Photo : Gilles Arroyo
Now the part you’ve been waiting for: Bordeaux may have some of the best architecture in the world, but the city’s main attraction is the wine. First, some numbers: The Bordeaux region is home to 65 different appellations over 120,000 total hectares of vineyards. In an average vintage, Bordeaux wineries produce 700 million bottles of the good stuff—and we mean the really good stuff. Approximately 22 bottles of
Bordeaux wine are sold every second around the world. While you can find some very good Bordeaux at your local liquor store, much of the very best is kept within France, so you need to make the trip to experience the best Bordeaux has to offer.
The Bordeaux Tourism and Convention Bureau officially lists six separate wine "trails" that encompass most of the hundreds of wineries around the region. If you want to visit a handful of vineyards, the only way to do it is to pick a trail, find an organized tour for the trail, and go. The 80K tour through the Médoc Region (also known as the "Chateau Trail" for the many historic chateaus along the way) is the most popular and visits many of Bordeaux most famous wineries.
Visit Bordeaux-tours.com for more information.
Photo : Vincent Bengold
The Bordeaux Cathedral, also known as the Cathedral of Saint Andrew, was consecrated by Pope Urban II in 1096 and was the site of the royal wedding of Eleanor of Aquitaine and Louis VII in 1137. The Cathedral is open to the public and is free of charge, although donations are accepted. It’s particularly renowned for its’ stained glass, especially the giant rose window on the front façade. The Cathedral of Saint Andrew might be Bordeaux’s oldest monument, but the Basilica of St. Michael is the most impressive. Built between 14th and 16th centuries, it’s 114-meter bell tower soars above the rest of Bordeaux and is visible anywhere in the city. If you’re up for a little workout after the marathon, you can take the stairs all the way to the top of the bell tower for the best views in Bordeaux.
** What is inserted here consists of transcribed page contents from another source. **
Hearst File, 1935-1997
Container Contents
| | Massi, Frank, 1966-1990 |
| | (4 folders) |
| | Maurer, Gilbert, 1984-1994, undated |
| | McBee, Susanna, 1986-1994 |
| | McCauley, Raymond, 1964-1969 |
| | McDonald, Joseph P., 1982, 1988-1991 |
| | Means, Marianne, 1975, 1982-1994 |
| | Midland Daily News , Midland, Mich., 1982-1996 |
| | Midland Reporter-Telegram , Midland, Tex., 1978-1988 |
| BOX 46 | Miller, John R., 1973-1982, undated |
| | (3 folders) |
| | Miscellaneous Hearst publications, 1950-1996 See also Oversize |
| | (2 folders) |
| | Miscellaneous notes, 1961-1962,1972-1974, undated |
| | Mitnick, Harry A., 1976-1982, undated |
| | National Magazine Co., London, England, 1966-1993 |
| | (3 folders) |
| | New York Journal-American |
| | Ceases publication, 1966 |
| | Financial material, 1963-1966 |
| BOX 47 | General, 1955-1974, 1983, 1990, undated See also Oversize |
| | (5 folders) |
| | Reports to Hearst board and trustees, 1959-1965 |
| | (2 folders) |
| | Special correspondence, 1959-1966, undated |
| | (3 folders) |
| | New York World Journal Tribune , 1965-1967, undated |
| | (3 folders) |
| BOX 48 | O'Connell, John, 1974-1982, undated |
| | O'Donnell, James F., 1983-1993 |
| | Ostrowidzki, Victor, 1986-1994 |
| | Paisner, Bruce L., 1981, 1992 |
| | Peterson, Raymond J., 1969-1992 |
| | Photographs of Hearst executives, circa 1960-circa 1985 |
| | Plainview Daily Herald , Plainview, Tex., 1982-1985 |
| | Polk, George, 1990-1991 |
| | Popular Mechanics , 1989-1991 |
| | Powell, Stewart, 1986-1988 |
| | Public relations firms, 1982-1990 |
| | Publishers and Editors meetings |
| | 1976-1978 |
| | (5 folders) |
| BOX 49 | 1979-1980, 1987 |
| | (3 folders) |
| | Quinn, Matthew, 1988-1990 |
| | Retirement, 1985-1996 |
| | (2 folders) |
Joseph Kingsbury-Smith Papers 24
For performing arts lovers, a visit to the Grand Théatre de Bordeaux to see an opera or ballet is a must. Built in 1780, it rivals some of the great opera houses of Italy and Vienna as being one of the best in the world. It’s open for paid tours during the afternoon and hosts performances most nights of the week. Check Opera-bordeaux.com for a schedule. Bordeaux’s stunning architecture extends to its bridges, especially that Pont de Pierre and the Pont Jacques Chaban-Delmas. The Pont de Pierre was built in 1820, after being ordered by Napoléon and was once of the most technologically advanced bridges in the world at the time. It has 17 separate arches to correspond with the number of letters in the name “Napoléon Bonaparte.” If you’re more impressed by modern architectural achievement, the Pont Jacques Chaban-Delmas is perhaps the most impressive vertical-lift bridge in the world. The lifts raise the main span of the bridge 250-feet in the air to let large tankers and cruise ships through.